Add the yeast and sugar to a mixing bowl and stir until the yeast has dissolved. Next, pour in the lukewarm milk and the melted butter and gently whisk by hand. You want to use slightly warm milk as cold milk would make the butter solidify when combined. Lastly, crack in the egg and mix it all up.
In another bowl, combine flour, salt and cardamom. Add mixture to the other bowl and stir with a spatula. When it starts coming together, tip the content on a working surface and knead until you get a smooth dough. Put the dough back into the bowl, cover with cling film and let rise for 1 hour.
In the meantime, you can prepare the filling. Mix all the filling ingredients in a small bowl until homogeneous. Set aside.
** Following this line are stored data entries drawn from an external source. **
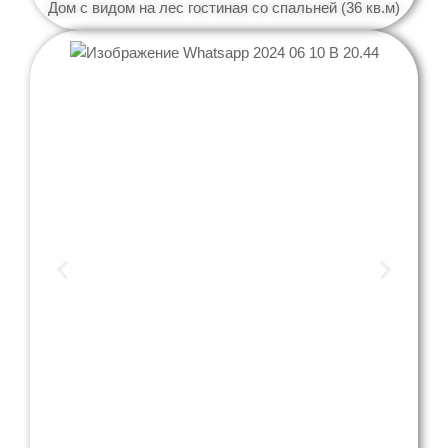
Дом с видом на лес гостиная со спальней (36 кв.м)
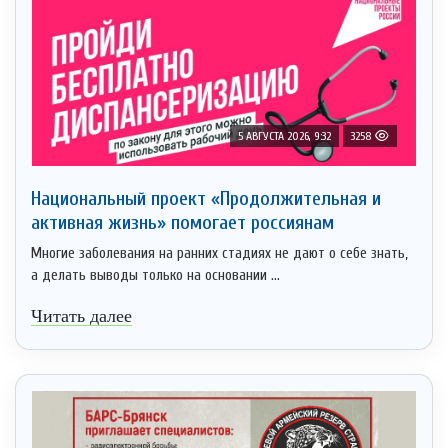
5 АВГУСТА 2026, 9:32
3258
Национальный проект «Продолжительная и
активная жизнь» помогает россиянам
Многие заболевания на ранних стадиях не дают о себе знать,
а делать выводы только на основании ...
Читать далее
After the dough has risen, roll it out to a thickness of about 2 mm giving it a rectangular shape. Spread the filling all over the dough with a spatula. Trim off the edges to give your dough a straighter rectangular shape. It should measure around 36 cm (14 inches) on the long side.
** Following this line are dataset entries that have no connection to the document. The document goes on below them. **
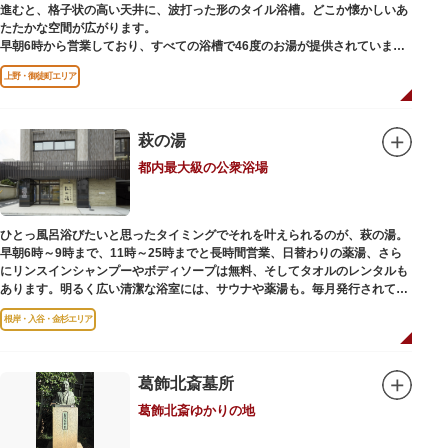
進むと、格子状の高い天井に、波打った形のタイル浴槽。どこか懐かしいあ
たたかな空間が広がります。
早朝6時から営業しており、すべての浴槽で46度のお湯が提供されていま
す。常連の方々を魅了するのは早朝のこの少し熱めの温度のお湯と昔ながら
上野・御徒町エリア
の懐かしさでしょうか。
店頭の屋根瓦や格子型天井等も昭和から引き継がれてきている歴史あるもの
です。お立ち寄りの際は、有形文化財に指定されたその景観も、ぜひゆった
りとご覧ください。
萩の湯
都内最大級の公衆浴場
ひとっ風呂浴びたいと思ったタイミングでそれを叶えられるのが、萩の湯。
早朝6時～9時まで、11時～25時までと長時間営業、日替わりの薬湯、さら
にリンスインシャンプーやボディソープは無料、そしてタオルのレンタルも
あります。明るく広い清潔な浴室には、サウナや薬湯も。毎月発行されてい
る萩の湯だよりで薬湯の予定を確認すれば、お好みの薬湯を楽しめます。
根岸・入谷・金杉エリア
また併設されたレストラン、食事処こもれびではおいしい食事だけでなく、
たくさんの種類の飲み物やおつまみが。昼からでも晩酌セットの注文がで
き、明るい時間の一杯も最高です。好きな時間にお風呂に入り、お風呂の前
後これまた好きなタイミングで、おいしい食事をいただき、心も体も整えて
葛飾北斎墓所
日々の生活を支えてくれる空間です。
葛飾北斎ゆかりの地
Roll up the dough folding the long side - you want to have a long thinner cylinder rather than a thick and short one. Cut it into 12 parts. If your dough measures exactly 36 cm, it will be a cut every 3 cm. Line a muffin tin with paper cups and place each roll into a paper cup.
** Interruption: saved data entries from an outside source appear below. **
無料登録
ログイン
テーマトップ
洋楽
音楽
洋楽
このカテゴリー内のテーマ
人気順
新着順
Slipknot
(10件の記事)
Preheat the oven to 220°C (430°F). Crack an egg in a bowl and lightly whisk it by hand. Brush some egg over every cinnamon roll and top with pearl sugar. Proof 20 minutes, while the oven comes to temperature.
Bake the muffin kanelbulle for 10 minutes or until slightly golden. They will keep growing as they bake, expanding to fill the muffin tin hole and possibly even growing a slight muffin top.